[Instructions for the task]
Convert the part of the records that opens with the line containing "- Condizioni d’uso" and closes with the line containing "creazione di comuni", both included, into a JSON list of strings with one string per line and blank lines left out.

[Input data]
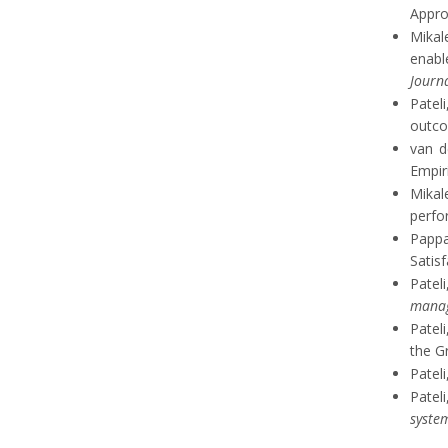
Appro
Mikale
enabl
Journ
Patel
outco
van d
Empiri
Mikal
perfo
Pappa
Satis
Patel
mana
Patel
the G
Patel
Patel
syste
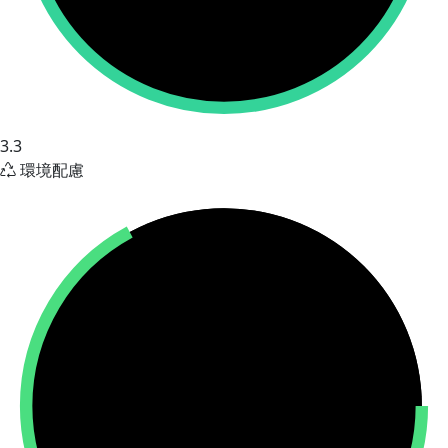
3.3
環境配慮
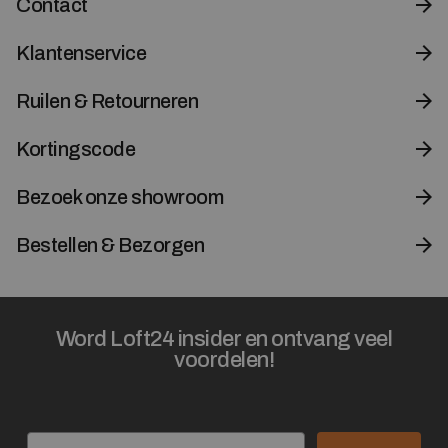
Contact
Klantenservice
Ruilen & Retourneren
Kortingscode
Bezoek onze showroom
Bestellen & Bezorgen
Word Loft24 insider en ontvang veel
voordelen!
Email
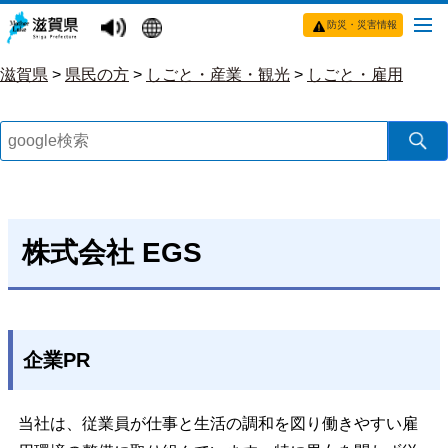
防災・災害情報
滋賀県
>
県民の方
>
しごと・産業・観光
>
しごと・雇用
株式会社 EGS
企業PR
当社は、従業員が仕事と生活の調和を図り働きやすい雇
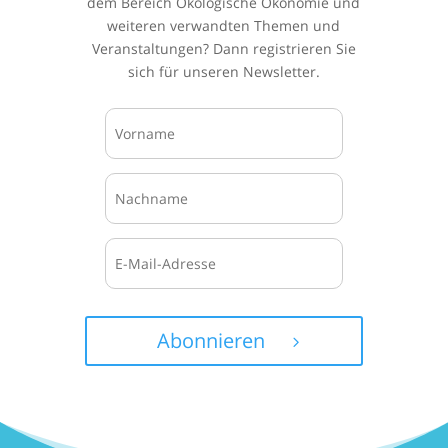
dem Bereich Ökologische Ökonomie und
weiteren verwandten Themen und
Veranstaltungen? Dann registrieren Sie
sich für unseren Newsletter.
Abonnieren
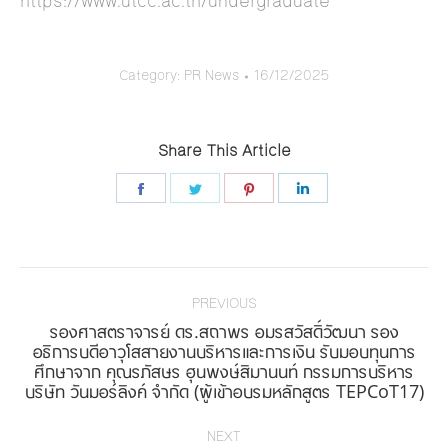
https://www.utcc.ac.th/undergraduate
Category:
PR News
16/12/2025
Share This Article
Share
Share
Share
Share
on
on
on
on
Facebook
Twitter
Pinterest
LinkedIn
Post
navigation
PREVIOUS
รองศาสตราจารย์ ดร.สถาพร อมรสวัสดิ์วัฒนา รอง
อธิการบดีอาวุโสสายงานบริหารและการเงิน รับมอบทุนการ
Previous
ศึกษาจาก คุณรภัสษร ฮุนพงษ์สิมานนท์ กรรมการบริหาร
post:
บริษัท วันมอร์ลิงค์ จำกัด (ผู้เข้าอบรมหลักสูตร TEPCoT17)
NEXT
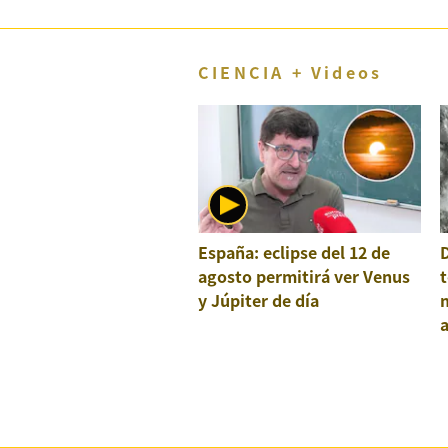
CIENCIA + Videos
España: eclipse del 12 de
agosto permitirá ver Venus
t
y Júpiter de día
a
e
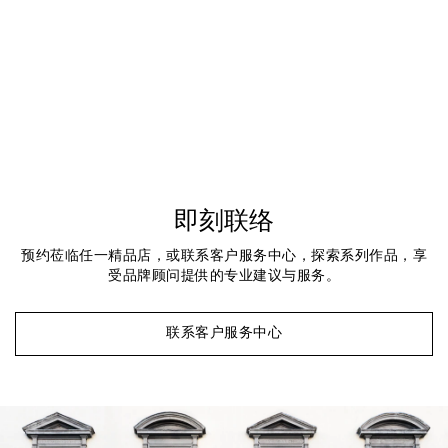
即刻联络
预约莅临任一精品店，或联系客户服务中心，探索系列作品，享
受品牌顾问提供的专业建议与服务。
联系客户服务中心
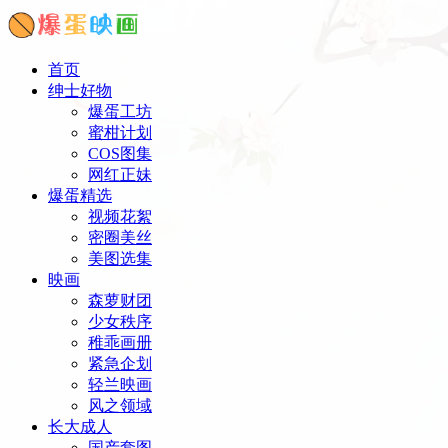
首页
绅士好物
爆蛋工坊
蜜柑计划
COS图集
网红正妹
爆蛋精选
视频花絮
密圈美丝
美图选集
映画
森萝财团
少女秩序
稚乖画册
紧急企划
轻兰映画
风之领域
长大成人
国产套图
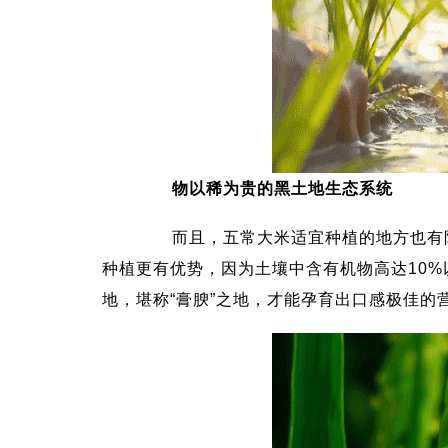
物以稀为贵的黑土地生态系统
而且，五常大米适宜种植的地方也有限
种植更有优势，因为土壤中含有机物高达10
地，堪称“膏腴”之地，才能孕育出口感极佳的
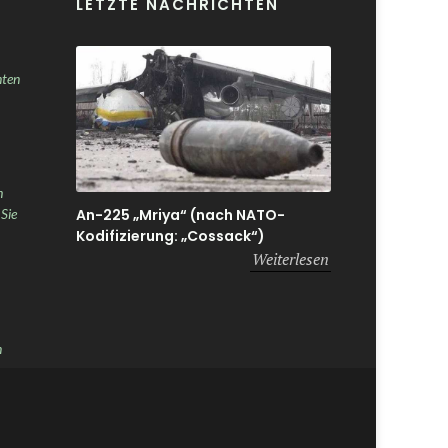
LETZTE NACHRICHTEN
nten
h
An-225 „Mriya“ (nach NATO-
 Sie
Kodifizierung: „Cossack“)
Weiterlesen
n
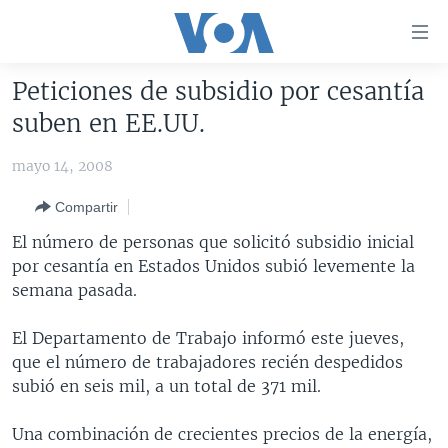
Enlaces
para
accesibilidad
Peticiones de subsidio por cesantía
Salte
AMÉRICA DEL NORTE
suben en EE.UU.
al
ELECCIONES EEUU 2024
EEUU
contenido
mayo 14, 2008
principal
VOA VERIFICA
MÉXICO
ELECCIONES EEUU
Salte
Compartir
AMÉRICA LATINA
HAITÍ
VOTO DIVIDIDO
VOA VERIFICA UCRANIA/RUSIA
al
El número de personas que solicitó subsidio inicial
navegador
CHINA EN AMÉRICA LATINA
VOA VERIFICA INMIGRACIÓN
ARGENTINA
por cesantía en Estados Unidos subió levemente la
principal
CENTROAMÉRICA
VOA VERIFICA AMÉRICA LATINA
BOLIVIA
semana pasada.
Salte
a
OTRAS SECCIONES
COLOMBIA
COSTA RICA
El Departamento de Trabajo informó este jueves,
búsqueda
ESPECIALES DE LA VOA
CHILE
EL SALVADOR
INMIGRACIÓN
que el número de trabajadores recién despedidos
subió en seis mil, a un total de 371 mil.
LIBERTAD DE PRENSA
PERÚ
GUATEMALA
LIBERTAD DE PRENSA
UCRANIA
ECUADOR
HONDURAS
MUNDO
Una combinación de crecientes precios de la energía,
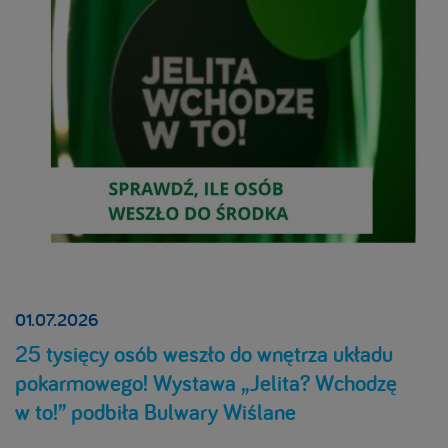
01.07.2026
25 tysięcy osób weszło do wnętrza układu
pokarmowego! Wystawa „Jelita? Wchodzę
w to!” podbiła Bulwary Wiślane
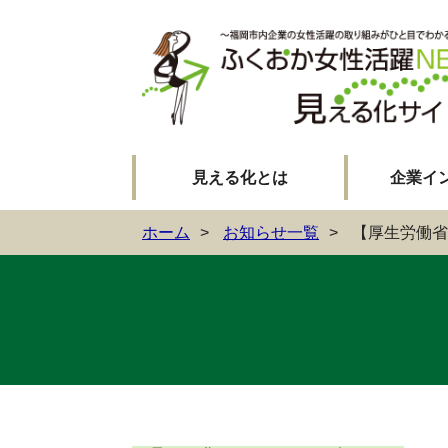
見える化とは
企業イ
ホーム
お知らせ一覧
【厚生労働省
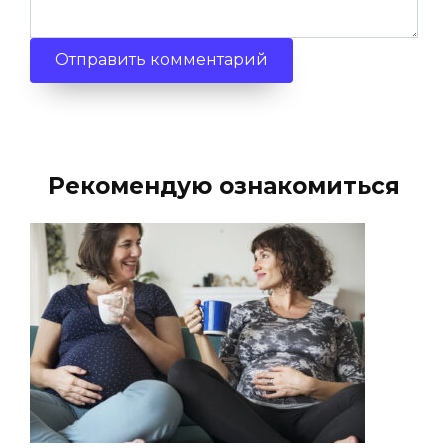
Рекомендую ознакомиться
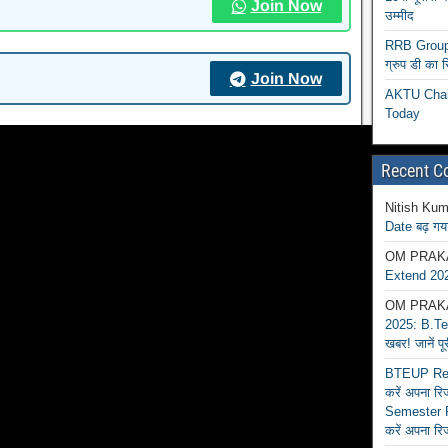
Join Now
उम्मीद
RRB Group D
ग्रुप डी का 
Join Now
AKTU Chall
Today
Recent 
Nitish Kum
Date बढ़ गया
OM PRAK
Extend 202
OM PRAK
2025: B.Tec
खबर! जानें प
BTEUP Reva
करें अपना र
Semester R
करें अपना रि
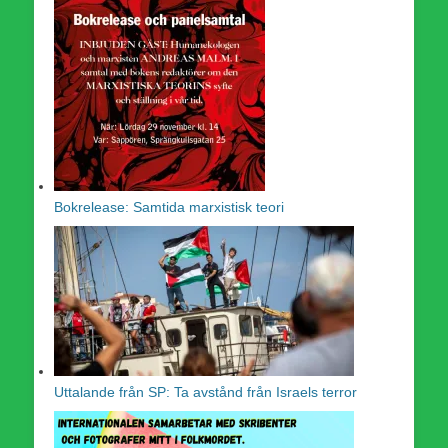
Bokrelease: Samtida marxistisk teori
Uttalande från SP: Ta avstånd från Israels terror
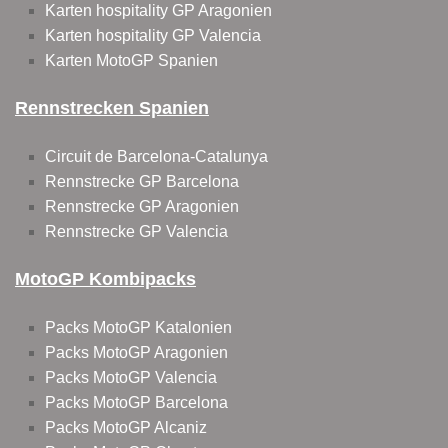
Karten hospitality GP Aragonien
Karten hospitality GP Valencia
Karten MotoGP Spanien
Rennstrecken Spanien
Circuit de Barcelona-Catalunya
Rennstrecke GP Barcelona
Rennstrecke GP Aragonien
Rennstrecke GP Valencia
MotoGP Kombipacks
Packs MotoGP Katalonien
Packs MotoGP Aragonien
Packs MotoGP Valencia
Packs MotoGP Barcelona
Packs MotoGP Alcaniz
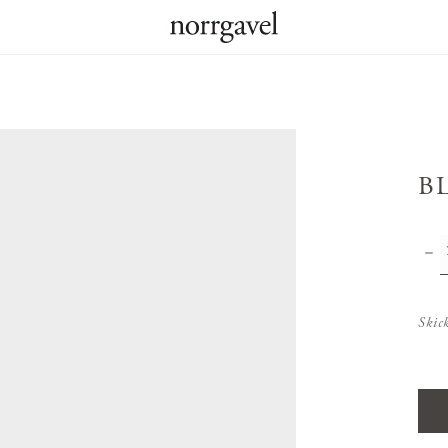
B
Skic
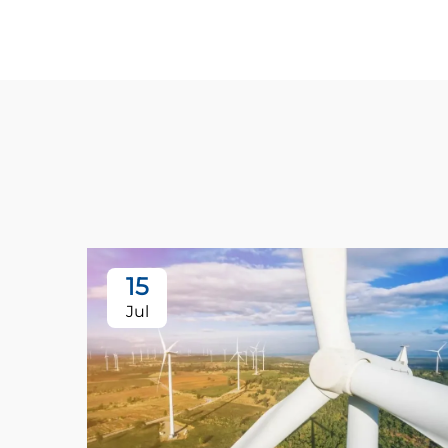
15
Jul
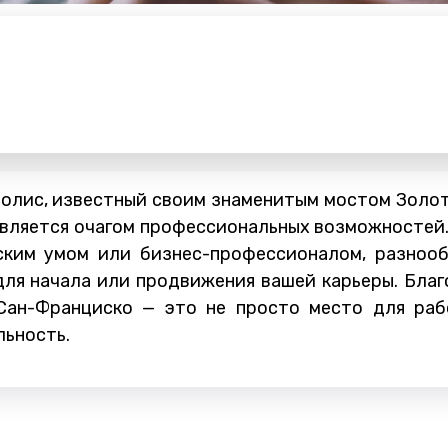
олис, известный своим знаменитым мостом Золот
вляется очагом профессиональных возможностей. 
ским умом или бизнес-профессионалом, разноо
ля начала или продвижения вашей карьеры. Благ
Сан-Франциско — это не просто место для раб
льность.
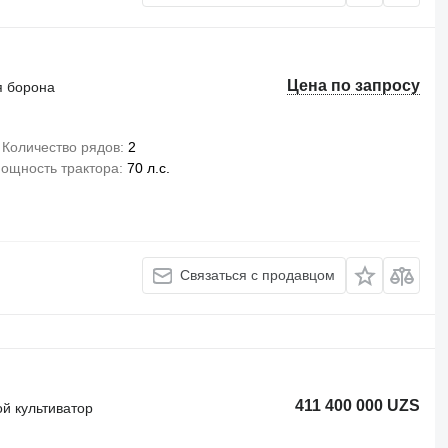
Цена по запросу
я борона
Количество рядов
2
ощность трактора
70 л.с.
Связаться с продавцом
411 400 000 UZS
й культиватор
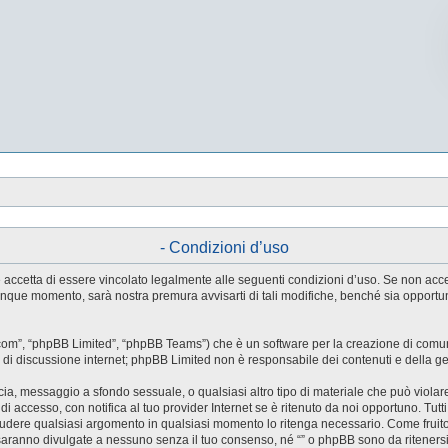
- Condizioni d’uso
tente accetta di essere vincolato legalmente alle seguenti condizioni d’uso. Se non ac
ualunque momento, sarà nostra premura avvisarti di tali modifiche, benché sia oppor
.com”, “phpBB Limited”, “phpBB Teams”) che è un software per la creazione di comuni
ree di discussione internet; phpBB Limited non è responsabile dei contenuti e della g
accia, messaggio a sfondo sessuale, o qualsiasi altro tipo di materiale che può violar
accesso, con notifica al tuo provider Internet se è ritenuto da noi opportuno. Tutti 
o chiudere qualsiasi argomento in qualsiasi momento lo ritenga necessario. Come fruit
saranno divulgate a nessuno senza il tuo consenso, né “” o phpBB sono da riteners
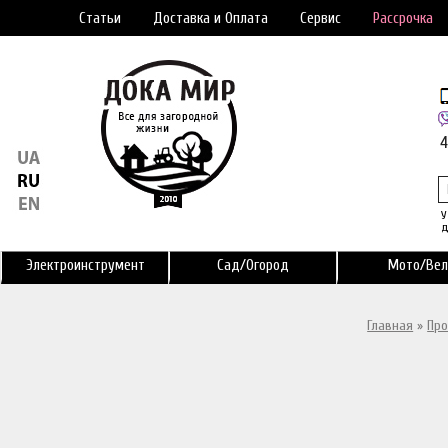
Статьи
Доставка и Оплата
Сервис
Рассрочка
У
д
Электроинструмент
Сад/Огород
Мото/Вел
Главная
»
Про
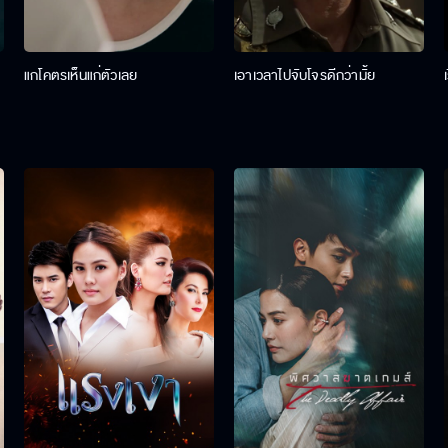
แกโคตรเห็นแก่ตัวเลย
เอาเวลาไปจับโจรดีกว่ามั้ย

[Result for this task]
[
  "- Condizioni d’uso",
  "tente accetta di essere vincolato legalmente alle seguenti condizioni d’uso. Se non ac",
  "ualunque momento, sarà nostra premura avvisarti di tali modifiche, benché sia oppor",
  ".com”, “phpBB Limited”, “phpBB Teams”) che è un software per la creazione di comuni"
]